Go through the records line by line from the top and repeat each one exactly, ending with the line that contains "SIST-2572, due: Jan 31 -> Jan 24".

* **PROVIDED DATA**

==*==

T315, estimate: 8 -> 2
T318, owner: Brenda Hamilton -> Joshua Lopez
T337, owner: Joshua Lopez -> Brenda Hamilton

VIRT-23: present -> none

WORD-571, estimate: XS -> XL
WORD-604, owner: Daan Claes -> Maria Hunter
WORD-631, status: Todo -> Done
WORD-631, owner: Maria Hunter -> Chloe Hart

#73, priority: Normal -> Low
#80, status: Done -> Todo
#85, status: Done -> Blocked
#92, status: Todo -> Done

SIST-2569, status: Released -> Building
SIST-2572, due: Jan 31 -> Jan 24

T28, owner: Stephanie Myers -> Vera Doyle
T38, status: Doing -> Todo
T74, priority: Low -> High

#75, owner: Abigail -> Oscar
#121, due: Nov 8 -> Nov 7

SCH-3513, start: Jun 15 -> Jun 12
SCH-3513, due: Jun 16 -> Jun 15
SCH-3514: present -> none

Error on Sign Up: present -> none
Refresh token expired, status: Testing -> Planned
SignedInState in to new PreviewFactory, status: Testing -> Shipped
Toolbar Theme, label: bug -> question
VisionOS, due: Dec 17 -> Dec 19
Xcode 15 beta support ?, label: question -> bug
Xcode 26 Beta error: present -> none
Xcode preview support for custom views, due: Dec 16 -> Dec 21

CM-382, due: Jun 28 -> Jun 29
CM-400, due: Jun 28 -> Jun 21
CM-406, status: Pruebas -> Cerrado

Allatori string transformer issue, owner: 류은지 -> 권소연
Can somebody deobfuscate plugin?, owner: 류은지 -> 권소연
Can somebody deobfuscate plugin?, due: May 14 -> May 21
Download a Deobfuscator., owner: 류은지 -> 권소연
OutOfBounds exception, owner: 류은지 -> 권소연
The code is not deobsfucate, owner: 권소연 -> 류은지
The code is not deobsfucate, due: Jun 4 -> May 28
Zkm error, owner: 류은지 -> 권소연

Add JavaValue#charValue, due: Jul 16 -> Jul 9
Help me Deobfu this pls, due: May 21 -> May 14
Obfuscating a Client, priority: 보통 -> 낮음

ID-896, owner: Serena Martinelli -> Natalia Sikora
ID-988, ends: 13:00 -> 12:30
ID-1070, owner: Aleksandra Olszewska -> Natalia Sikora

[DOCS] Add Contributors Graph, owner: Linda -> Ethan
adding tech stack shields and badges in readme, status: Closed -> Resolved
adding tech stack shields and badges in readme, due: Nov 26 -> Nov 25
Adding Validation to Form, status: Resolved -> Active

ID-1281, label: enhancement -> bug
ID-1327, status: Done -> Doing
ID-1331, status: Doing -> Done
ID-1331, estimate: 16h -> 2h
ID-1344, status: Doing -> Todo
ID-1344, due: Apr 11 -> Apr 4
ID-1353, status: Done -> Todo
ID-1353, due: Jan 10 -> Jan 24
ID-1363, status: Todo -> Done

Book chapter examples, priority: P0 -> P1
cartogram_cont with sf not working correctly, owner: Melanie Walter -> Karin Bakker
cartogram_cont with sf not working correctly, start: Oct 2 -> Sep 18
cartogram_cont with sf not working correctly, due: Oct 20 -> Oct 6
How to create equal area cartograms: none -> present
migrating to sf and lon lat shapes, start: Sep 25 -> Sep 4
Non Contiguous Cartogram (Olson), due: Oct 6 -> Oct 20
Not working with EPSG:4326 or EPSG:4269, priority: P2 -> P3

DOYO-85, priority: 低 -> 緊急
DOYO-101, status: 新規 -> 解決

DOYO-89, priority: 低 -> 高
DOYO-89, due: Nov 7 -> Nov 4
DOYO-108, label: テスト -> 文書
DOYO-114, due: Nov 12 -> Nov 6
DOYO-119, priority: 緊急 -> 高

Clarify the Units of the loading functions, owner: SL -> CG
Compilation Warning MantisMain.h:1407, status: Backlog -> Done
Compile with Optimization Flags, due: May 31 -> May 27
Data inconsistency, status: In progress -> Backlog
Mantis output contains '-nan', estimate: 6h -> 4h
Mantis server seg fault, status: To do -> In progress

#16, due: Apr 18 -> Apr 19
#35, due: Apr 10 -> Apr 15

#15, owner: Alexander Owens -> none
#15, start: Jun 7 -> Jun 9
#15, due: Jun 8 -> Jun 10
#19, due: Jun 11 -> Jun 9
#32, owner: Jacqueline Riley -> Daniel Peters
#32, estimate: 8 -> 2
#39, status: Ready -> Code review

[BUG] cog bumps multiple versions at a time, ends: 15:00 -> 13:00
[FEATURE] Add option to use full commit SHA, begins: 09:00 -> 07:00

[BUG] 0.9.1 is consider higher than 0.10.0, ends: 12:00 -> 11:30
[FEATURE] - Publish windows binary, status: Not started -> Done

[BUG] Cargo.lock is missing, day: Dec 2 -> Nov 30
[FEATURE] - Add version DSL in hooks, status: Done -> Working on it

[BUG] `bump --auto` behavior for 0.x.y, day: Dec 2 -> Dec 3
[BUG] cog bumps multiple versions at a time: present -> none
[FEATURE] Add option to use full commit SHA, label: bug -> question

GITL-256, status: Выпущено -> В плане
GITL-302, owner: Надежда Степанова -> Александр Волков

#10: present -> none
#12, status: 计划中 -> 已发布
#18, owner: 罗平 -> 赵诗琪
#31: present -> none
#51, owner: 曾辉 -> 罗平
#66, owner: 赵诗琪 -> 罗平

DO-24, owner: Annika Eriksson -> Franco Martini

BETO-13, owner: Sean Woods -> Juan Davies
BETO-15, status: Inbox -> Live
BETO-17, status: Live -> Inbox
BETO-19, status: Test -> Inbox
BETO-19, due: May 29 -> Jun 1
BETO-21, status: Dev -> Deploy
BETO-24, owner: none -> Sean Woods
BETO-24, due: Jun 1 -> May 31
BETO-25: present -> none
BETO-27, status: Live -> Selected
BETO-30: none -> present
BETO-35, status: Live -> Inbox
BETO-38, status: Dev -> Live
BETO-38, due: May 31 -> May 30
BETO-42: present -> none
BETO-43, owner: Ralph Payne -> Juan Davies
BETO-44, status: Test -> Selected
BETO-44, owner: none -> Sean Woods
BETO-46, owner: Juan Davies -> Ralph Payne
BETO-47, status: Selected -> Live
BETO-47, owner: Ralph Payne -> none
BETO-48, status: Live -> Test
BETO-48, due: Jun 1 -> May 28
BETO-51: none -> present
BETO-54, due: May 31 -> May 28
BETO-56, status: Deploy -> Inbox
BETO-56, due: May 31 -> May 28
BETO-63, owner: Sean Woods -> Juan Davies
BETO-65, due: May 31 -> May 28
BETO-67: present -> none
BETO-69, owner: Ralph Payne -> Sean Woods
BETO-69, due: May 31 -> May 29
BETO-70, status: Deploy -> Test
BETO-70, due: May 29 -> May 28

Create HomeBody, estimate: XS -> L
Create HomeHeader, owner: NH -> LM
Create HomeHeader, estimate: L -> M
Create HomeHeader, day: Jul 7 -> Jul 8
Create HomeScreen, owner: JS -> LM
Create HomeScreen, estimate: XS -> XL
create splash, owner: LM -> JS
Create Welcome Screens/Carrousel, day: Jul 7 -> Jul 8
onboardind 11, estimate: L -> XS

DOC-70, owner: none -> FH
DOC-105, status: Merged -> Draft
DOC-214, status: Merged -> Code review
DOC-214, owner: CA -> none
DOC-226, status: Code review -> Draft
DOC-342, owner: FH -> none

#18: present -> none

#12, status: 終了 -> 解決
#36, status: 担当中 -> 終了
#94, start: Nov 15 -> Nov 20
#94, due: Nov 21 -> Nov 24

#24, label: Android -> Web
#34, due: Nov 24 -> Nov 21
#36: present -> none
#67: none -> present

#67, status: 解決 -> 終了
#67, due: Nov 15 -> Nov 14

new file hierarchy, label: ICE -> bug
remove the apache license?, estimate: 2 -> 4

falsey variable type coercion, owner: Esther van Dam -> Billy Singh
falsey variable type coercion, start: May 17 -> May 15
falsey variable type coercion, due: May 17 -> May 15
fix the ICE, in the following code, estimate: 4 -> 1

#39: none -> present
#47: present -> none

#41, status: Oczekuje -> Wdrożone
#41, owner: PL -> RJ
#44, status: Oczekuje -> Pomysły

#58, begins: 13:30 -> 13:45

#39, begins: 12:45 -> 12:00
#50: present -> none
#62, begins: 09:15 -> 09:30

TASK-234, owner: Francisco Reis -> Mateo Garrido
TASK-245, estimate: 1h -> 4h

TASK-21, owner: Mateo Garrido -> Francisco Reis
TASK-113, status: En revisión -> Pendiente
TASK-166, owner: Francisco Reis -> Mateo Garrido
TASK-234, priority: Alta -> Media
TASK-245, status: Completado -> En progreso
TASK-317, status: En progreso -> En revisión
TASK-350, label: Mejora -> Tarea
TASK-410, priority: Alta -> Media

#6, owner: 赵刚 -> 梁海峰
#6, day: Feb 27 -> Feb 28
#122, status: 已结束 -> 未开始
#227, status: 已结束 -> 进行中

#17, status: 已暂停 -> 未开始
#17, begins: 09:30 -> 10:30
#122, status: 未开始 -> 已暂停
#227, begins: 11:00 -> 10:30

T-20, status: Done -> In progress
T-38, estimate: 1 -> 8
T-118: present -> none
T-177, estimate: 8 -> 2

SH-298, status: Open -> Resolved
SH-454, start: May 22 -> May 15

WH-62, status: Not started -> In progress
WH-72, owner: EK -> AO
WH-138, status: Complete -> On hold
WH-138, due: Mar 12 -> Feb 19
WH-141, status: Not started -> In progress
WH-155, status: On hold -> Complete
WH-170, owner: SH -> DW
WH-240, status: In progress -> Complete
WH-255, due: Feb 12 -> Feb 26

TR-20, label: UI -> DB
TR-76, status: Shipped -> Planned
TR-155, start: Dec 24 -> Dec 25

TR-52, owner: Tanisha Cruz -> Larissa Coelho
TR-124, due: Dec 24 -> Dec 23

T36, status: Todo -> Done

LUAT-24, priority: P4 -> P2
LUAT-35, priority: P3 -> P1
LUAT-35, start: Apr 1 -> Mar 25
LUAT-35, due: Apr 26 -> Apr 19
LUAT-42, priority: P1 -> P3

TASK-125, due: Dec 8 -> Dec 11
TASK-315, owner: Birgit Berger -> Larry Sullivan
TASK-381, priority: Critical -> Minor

==*==

* **EXPECTED OUTPUT**
T315, estimate: 8 -> 2
T318, owner: Brenda Hamilton -> Joshua Lopez
T337, owner: Joshua Lopez -> Brenda Hamilton

VIRT-23: present -> none

WORD-571, estimate: XS -> XL
WORD-604, owner: Daan Claes -> Maria Hunter
WORD-631, status: Todo -> Done
WORD-631, owner: Maria Hunter -> Chloe Hart

#73, priority: Normal -> Low
#80, status: Done -> Todo
#85, status: Done -> Blocked
#92, status: Todo -> Done

SIST-2569, status: Released -> Building
SIST-2572, due: Jan 31 -> Jan 24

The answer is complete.